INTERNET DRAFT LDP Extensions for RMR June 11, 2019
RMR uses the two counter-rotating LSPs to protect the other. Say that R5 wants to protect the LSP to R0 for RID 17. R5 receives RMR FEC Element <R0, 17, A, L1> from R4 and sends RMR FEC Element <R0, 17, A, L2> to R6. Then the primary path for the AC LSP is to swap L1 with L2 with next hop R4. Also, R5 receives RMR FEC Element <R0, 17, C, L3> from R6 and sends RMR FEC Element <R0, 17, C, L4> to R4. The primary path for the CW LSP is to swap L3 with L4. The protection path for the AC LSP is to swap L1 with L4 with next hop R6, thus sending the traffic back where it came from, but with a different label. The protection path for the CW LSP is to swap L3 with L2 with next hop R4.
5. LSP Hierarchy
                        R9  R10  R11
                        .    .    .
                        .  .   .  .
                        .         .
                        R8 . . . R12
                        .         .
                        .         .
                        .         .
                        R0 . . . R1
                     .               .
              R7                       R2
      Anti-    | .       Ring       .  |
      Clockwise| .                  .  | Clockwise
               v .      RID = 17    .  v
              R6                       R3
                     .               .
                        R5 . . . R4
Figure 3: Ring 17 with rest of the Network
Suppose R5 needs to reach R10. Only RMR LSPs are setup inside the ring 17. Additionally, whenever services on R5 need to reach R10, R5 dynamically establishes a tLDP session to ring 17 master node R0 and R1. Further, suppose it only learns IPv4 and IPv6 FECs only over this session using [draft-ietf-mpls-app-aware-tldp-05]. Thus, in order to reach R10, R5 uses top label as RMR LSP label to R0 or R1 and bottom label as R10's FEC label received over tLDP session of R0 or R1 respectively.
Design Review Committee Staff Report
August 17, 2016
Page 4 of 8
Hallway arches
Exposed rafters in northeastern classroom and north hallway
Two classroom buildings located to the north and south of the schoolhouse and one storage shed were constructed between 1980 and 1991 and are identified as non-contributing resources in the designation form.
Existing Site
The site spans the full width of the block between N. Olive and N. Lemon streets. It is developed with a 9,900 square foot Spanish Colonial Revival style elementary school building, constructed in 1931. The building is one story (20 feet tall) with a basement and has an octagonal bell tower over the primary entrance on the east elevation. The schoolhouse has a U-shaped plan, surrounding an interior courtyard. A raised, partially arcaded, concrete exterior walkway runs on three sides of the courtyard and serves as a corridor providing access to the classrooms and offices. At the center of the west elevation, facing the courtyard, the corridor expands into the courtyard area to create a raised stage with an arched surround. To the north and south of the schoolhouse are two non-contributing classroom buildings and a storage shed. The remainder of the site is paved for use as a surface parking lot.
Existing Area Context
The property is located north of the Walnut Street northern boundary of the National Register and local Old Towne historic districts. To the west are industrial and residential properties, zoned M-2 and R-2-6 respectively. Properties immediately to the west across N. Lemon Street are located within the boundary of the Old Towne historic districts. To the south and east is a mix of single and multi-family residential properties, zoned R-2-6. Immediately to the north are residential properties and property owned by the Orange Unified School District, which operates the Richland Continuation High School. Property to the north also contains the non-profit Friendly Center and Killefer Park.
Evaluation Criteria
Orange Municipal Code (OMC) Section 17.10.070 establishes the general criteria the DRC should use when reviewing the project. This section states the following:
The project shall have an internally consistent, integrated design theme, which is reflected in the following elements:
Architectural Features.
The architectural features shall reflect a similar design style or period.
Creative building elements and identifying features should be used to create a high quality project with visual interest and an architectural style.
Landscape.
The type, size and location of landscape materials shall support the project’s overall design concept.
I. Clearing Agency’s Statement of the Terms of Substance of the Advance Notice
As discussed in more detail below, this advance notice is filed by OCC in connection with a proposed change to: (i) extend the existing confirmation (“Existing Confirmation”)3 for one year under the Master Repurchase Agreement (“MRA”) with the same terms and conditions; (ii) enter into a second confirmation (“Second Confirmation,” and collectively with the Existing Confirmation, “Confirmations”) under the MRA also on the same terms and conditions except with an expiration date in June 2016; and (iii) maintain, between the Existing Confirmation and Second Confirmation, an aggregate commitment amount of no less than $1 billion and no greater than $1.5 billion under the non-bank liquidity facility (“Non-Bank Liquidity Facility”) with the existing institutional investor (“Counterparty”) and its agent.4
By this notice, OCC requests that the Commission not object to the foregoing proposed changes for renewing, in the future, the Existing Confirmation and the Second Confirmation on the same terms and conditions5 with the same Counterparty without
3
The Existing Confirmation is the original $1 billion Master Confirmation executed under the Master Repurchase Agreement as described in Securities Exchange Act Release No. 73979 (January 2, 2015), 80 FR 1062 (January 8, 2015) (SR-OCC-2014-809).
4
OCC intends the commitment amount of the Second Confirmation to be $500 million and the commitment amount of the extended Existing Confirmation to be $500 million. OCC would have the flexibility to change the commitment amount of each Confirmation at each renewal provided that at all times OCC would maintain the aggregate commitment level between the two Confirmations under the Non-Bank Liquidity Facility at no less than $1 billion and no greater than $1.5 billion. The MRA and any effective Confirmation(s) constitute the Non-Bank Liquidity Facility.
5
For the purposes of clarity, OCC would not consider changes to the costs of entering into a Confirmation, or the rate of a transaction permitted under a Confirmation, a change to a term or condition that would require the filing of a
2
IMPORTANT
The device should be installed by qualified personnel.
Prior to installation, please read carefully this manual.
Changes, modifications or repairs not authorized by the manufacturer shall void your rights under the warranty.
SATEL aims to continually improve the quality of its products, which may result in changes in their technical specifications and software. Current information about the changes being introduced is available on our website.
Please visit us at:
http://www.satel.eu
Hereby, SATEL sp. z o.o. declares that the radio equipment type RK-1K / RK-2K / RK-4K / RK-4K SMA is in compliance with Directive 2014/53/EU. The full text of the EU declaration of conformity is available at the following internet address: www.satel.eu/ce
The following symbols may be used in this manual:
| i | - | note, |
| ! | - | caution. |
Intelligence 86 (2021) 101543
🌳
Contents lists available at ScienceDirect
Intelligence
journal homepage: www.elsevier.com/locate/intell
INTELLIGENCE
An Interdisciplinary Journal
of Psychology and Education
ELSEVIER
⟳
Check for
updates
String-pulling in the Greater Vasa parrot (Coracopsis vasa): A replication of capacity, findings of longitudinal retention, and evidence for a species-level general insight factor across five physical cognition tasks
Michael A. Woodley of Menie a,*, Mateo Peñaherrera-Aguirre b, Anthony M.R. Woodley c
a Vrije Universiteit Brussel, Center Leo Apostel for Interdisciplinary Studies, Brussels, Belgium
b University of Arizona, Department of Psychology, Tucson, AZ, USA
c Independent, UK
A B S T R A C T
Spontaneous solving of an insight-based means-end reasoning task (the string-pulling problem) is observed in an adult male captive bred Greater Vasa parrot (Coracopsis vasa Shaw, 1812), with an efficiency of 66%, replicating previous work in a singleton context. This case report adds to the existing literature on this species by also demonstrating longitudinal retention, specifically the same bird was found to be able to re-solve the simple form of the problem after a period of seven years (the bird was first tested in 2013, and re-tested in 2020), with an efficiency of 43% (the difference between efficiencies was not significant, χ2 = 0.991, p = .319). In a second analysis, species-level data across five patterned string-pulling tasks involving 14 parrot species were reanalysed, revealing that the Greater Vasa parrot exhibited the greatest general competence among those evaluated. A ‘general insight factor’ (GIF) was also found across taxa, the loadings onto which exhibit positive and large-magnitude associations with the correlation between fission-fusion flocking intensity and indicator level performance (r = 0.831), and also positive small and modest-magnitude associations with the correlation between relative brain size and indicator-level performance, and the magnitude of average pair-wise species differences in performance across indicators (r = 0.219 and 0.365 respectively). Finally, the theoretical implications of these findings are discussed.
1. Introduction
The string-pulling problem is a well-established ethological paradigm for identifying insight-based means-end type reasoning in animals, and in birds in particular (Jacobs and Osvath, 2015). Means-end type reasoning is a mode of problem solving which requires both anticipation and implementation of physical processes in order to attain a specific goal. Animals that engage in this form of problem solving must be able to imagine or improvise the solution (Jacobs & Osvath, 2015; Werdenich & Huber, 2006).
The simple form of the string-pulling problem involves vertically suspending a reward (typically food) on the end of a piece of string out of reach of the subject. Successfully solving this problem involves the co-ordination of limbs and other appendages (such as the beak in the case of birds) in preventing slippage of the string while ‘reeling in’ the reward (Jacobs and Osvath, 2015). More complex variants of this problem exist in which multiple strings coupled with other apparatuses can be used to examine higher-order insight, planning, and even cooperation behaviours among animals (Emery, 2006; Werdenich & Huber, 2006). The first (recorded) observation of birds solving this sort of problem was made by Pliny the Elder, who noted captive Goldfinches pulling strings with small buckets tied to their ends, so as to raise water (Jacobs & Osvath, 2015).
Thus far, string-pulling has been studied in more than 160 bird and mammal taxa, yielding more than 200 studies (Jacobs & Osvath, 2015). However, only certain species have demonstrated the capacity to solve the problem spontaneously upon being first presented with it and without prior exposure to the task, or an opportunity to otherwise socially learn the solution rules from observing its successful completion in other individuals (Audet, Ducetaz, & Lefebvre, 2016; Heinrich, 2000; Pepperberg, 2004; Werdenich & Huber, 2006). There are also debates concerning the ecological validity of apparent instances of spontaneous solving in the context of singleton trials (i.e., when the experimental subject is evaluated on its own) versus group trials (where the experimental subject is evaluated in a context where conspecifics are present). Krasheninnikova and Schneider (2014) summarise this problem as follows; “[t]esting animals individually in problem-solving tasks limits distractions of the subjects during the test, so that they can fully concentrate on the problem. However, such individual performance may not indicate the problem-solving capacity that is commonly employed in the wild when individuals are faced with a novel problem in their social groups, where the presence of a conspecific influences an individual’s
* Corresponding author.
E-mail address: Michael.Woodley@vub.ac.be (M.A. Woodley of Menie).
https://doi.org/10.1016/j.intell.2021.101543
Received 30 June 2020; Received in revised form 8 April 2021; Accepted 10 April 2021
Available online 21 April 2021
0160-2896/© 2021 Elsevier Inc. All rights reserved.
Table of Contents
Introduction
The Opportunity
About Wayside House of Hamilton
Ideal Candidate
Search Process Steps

++++

What you should do: Look above for the line with "For the purposes" and the line with "Prior to installation, please". Retype those two lines and every line between them exactly, adding nothing.

Answer box:
For the purposes of clarity, OCC would not consider changes to the costs of entering into a Confirmation, or the rate of a transaction permitted under a Confirmation, a change to a term or condition that would require the filing of a
2
IMPORTANT
The device should be installed by qualified personnel.
Prior to installation, please read carefully this manual.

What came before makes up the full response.